Device-internal state includes the portion of the device's state that cannot be
reconstructed from the hardware interface alone. Defining device-internal state
in the most general way instead of exposing device implementation details
allows for flexibility in the future. For example, device implementations often
maintain a ring index, which is not available through the hardware interface,
to keep track of which ring elements have already been consumed. The ring index
must be included in the device state so that the destination can resume
processing from the correct point in the ring. Representing this as an index
into the ring in the hardware interface is more general than adding device
implementation-specific request tracking data structures into the device state.

The *device state representation* defines the binary data layout of the device
state. The device state representation is specific to each device and is beyond
the scope of this document, but aspects pertaining to migration compatibility
are discussed here.

Each change to the device state representation that affects migration
compatibility requires a migration parameter. When a new field is added to the
device state representation then a new migration parameter must be added to
reflect this change. Often a single migration parameter expresses both a change
to the hardware interface and the device state representation. It is also
possible to change the device state representation without changing the
hardware interface, for example when some state was forgotten while designing
the previous device state representation.

The device state representation may support adding extra data that can be
safely ignored by old device implementations. In this case migration
compatibility is unaffected and a migration parameter is not required to
indicate such extra data has been added.

Device Models
-------------
The combination of the hardware interface, device state representation, and
migration parameter definitions is called a *device model*. Device models are
identified by a unique UTF-8 string starting with a domain name and followed by
path components separated with backslashes ('/'). Examples include
vendor-a.com/my-nic, gitlab.com/user/my-device, virtio-spec.org/pci/virtio-net,
and qemu.org/pci/10ec/8139.

The unique device model string is not changed as the device evolves. Instead,
migration parameters are added to express variations in a device.

The device model is not tied to a specific device implementation. The same
device model could be implemented as a VFIO/dev driver or as a vfio-user device
emulation program.

Multiple device implementations can support the same device model. Doing so
means that the device implementations can offer migration compatiblity because
they support the same hardware interface, device state representation, and
migration parameters.

DATASET CONTENT:
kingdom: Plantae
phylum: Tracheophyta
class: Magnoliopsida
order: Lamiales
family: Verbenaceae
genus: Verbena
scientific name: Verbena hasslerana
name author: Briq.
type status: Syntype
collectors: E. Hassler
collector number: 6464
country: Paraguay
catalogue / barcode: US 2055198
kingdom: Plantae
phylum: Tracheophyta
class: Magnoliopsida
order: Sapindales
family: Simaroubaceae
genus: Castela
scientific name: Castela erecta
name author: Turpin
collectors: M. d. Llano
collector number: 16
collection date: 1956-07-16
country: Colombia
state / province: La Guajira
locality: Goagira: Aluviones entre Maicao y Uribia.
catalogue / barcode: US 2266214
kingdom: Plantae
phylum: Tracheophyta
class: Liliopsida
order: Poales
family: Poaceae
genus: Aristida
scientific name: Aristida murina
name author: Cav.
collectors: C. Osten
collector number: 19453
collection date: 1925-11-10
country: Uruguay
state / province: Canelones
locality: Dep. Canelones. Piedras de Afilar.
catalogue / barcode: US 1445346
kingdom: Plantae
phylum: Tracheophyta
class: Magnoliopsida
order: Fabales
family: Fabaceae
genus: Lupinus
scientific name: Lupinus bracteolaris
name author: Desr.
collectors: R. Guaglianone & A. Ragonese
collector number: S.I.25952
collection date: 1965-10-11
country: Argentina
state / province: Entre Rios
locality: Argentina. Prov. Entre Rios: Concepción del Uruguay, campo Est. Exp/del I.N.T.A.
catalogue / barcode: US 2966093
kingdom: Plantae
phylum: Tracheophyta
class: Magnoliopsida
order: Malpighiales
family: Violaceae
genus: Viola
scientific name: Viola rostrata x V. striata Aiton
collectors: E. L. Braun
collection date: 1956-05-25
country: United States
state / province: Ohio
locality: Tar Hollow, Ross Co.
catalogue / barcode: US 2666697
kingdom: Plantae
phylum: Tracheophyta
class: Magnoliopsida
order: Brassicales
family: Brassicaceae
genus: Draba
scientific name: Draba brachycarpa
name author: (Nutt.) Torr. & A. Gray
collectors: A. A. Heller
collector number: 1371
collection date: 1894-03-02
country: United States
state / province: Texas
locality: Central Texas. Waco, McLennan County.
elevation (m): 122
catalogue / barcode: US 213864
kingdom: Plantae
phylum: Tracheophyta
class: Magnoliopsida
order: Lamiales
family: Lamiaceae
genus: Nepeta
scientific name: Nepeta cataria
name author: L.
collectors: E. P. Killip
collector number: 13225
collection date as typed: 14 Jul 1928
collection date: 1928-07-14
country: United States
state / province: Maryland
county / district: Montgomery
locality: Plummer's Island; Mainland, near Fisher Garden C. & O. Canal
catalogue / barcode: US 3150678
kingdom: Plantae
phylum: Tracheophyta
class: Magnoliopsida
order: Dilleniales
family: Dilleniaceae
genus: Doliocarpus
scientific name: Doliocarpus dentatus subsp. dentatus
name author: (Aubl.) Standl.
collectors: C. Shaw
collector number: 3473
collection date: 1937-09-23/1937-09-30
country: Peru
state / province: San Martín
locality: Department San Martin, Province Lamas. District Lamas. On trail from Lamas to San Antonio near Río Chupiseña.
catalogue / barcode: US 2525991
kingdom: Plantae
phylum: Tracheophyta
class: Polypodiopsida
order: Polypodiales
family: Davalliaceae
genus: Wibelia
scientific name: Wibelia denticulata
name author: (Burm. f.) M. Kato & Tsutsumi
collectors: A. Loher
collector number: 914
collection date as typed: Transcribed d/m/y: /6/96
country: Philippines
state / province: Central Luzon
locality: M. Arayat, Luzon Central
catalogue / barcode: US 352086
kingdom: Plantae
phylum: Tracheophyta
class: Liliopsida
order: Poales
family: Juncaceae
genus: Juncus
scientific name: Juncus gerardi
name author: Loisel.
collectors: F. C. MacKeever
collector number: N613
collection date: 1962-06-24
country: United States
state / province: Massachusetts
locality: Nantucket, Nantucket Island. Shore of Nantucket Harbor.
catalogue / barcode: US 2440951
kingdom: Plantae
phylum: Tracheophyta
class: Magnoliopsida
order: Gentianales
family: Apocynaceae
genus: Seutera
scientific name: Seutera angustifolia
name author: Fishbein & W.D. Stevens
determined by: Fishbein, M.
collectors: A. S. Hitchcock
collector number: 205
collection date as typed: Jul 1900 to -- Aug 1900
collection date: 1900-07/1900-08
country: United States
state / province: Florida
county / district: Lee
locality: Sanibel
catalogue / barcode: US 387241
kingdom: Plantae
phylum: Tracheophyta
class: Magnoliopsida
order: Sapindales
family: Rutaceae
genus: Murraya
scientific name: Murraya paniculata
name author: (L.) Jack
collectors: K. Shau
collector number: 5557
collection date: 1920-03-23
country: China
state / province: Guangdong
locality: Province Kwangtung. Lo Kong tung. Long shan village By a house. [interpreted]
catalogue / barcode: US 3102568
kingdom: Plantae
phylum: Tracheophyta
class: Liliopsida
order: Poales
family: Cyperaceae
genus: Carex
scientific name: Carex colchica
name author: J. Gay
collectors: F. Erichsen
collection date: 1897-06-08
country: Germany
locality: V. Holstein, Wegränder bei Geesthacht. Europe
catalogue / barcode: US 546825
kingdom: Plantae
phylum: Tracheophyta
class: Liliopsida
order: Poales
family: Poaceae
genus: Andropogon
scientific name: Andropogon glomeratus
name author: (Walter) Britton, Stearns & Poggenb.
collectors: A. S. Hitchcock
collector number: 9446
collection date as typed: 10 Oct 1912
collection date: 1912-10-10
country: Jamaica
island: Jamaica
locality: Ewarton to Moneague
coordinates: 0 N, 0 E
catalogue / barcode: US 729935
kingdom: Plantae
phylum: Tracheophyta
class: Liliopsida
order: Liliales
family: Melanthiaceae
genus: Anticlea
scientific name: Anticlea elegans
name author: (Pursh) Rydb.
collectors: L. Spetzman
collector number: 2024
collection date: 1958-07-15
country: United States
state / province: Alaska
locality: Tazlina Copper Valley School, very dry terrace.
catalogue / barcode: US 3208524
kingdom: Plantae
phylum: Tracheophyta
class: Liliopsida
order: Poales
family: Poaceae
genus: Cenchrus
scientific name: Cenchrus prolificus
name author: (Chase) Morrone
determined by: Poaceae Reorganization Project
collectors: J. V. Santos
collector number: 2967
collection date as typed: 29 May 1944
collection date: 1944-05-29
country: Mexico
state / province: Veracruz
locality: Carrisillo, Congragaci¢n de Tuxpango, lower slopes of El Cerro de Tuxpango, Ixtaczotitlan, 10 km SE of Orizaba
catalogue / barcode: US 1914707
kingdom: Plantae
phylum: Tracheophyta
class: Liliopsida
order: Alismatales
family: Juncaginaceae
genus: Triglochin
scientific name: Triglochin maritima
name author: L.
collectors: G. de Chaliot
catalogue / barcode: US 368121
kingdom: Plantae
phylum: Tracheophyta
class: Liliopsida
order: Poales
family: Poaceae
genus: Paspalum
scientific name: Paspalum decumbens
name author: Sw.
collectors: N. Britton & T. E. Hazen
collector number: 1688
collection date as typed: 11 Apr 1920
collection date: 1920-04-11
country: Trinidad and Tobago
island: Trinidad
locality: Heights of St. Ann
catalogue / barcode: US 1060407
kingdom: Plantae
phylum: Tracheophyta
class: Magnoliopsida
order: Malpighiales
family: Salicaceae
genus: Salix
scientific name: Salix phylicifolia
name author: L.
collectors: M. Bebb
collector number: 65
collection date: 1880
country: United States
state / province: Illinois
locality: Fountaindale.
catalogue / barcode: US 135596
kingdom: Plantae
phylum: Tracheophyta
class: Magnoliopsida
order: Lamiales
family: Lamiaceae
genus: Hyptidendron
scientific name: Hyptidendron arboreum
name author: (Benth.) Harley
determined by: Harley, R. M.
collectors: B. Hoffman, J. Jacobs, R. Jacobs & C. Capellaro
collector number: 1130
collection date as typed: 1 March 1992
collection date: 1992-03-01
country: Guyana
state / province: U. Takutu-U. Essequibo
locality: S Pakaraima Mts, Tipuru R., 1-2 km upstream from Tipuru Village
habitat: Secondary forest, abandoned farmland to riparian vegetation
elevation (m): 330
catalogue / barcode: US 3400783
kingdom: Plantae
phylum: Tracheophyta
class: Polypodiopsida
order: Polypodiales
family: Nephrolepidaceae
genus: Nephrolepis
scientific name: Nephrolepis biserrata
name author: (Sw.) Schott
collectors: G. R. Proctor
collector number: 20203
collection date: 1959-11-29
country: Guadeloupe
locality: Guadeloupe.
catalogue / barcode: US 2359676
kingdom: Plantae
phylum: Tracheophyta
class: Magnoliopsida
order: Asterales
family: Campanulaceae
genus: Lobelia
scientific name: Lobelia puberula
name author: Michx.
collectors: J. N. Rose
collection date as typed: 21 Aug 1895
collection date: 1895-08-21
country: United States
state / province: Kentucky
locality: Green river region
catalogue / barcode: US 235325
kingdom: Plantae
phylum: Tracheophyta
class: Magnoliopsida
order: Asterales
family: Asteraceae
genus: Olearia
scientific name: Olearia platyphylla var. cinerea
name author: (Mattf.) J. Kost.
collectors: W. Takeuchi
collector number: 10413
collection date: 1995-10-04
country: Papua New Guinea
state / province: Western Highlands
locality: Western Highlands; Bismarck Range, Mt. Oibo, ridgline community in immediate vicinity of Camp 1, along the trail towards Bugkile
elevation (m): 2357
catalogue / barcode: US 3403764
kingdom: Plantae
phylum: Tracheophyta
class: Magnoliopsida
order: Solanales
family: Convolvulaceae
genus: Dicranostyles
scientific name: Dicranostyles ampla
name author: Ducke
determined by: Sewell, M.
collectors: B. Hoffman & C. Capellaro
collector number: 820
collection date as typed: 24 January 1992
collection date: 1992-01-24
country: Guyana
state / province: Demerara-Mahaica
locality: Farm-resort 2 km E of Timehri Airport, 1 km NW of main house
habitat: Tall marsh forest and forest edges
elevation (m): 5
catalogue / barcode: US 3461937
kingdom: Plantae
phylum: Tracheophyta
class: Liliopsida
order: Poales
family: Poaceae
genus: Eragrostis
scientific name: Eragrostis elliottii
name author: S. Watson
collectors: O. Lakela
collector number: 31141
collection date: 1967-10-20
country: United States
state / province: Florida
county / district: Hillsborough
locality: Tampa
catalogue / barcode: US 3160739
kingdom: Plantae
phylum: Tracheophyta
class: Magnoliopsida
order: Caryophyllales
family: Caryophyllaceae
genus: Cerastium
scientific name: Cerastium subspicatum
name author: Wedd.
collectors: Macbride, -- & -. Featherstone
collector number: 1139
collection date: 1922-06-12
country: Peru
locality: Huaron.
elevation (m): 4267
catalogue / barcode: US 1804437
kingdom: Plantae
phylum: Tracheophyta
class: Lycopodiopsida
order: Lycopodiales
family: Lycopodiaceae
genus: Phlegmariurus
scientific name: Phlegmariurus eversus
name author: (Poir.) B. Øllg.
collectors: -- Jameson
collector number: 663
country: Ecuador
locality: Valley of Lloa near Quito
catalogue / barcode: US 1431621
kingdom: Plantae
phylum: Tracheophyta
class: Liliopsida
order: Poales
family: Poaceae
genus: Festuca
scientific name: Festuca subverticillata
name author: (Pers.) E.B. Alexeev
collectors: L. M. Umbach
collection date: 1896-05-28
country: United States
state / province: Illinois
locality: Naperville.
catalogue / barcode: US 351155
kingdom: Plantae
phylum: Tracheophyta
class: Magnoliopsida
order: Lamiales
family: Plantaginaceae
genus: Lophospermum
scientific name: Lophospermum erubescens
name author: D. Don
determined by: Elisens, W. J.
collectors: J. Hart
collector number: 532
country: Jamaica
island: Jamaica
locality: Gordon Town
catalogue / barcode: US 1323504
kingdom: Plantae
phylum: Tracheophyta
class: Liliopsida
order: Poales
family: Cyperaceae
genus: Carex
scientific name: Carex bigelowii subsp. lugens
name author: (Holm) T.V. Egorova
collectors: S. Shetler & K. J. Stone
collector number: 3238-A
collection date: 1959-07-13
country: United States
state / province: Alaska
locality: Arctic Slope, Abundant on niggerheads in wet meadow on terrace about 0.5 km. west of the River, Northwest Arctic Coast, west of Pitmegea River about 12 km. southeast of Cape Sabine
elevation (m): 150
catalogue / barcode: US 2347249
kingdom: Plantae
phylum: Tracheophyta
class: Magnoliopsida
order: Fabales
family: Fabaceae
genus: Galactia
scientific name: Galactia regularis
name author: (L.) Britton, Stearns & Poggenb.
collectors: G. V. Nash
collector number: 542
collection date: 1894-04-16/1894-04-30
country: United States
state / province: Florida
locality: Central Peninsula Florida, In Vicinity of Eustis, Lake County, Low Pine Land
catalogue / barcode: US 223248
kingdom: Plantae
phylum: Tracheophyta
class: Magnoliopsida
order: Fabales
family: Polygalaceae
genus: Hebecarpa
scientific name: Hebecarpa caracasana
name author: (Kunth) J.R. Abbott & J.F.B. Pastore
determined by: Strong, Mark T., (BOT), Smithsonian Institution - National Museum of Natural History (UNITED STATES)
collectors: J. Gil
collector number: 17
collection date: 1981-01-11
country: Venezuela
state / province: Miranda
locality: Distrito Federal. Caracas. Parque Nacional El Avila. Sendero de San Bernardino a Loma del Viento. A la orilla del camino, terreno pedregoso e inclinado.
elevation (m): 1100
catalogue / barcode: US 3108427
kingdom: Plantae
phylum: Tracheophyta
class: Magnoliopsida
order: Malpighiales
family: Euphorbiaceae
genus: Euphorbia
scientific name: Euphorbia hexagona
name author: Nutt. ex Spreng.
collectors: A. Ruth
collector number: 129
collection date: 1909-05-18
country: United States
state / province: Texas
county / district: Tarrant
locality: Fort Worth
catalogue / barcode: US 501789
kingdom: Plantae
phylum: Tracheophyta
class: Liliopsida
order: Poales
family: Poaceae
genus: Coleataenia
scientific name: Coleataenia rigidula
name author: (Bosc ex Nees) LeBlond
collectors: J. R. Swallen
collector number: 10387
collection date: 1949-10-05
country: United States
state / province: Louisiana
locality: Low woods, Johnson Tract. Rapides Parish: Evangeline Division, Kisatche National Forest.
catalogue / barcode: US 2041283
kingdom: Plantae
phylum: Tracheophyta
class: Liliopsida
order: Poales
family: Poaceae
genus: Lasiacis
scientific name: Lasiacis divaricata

EXERCISE REQUIREMENTS:
• a. Answer these from the device migration text:
(i) What do device implementations often maintain to keep track of which ring elements have already been consumed?
(ii) What must be added when a new field is added to the device state representation?
(iii) Which three things together are called a device model?
• b. Can you pick up the device migration text where it ends and keep it going?
The records have no role here.

ANSWERS:
• a.
(i) A ring index.
(ii) A new migration parameter.
(iii) The hardware interface, the device state representation, and the migration parameter definitions.

• b.
Multiple device models can exist for the same hardware interface, each with a
different device state representation and migration parameters. This makes it
possible to fork and independently develop device models.

Orchestrating Migrations
------------------------
In order to migrate a device a *migration parameter list* must first be built
on the source. Each migration parameter is added to the list if it is in
effect. For example, the migration parameter list for a device with
new-feature=off,num-queues=4 would be num-queues=4 if the new-feature migration
parameter was introduced with the off value disabling its effect.

The following conditions must be met to establish migration compatibility:

1. The source and destination device model strings match.

2. Each migration parameter name from the migration parameter list is supported
   by the destination. For example, the destination supports the num-queues
   migration parameter.

3. Each migration parameter value from the migration parameter list is
   supported by the destination. For example, the destination supports
   num-queues=4.

The migration compatibility check can be performed without initiating a
migration. Therefore, this process can be used to select the migration
destination.

The following steps perform the migration:

1. Configure the destination so it is prepared to load the device state,
   including applying the migration parameter list. This may involve
   instantiating a new device instance or resetting an existing device instance
   to a configuration that is compatible with the source.

   The details of how to do this for VFIO/mdev drivers and vfio-user device
   backend programs is described below.

2. Save the device state on the source and load it on the destination.

3. If migration succeeds then the destination resumes operation and the source
   must not resume operation. If the migration fails then the source resumes
   operation and the destination must not resume operation.

Note that these steps impose a conservative bound on device states that can be
migrated successfully. Not all configuration parameters may be strictly
required to match on the source and destination devices. For example, if the
device's hardware interface has not yet been initialized then changes to the
advertised features may not yet affect the device driver. However, accurately
representing runtime constraints is complex and risks introducing migration
bugs, so no attempt is made to support them.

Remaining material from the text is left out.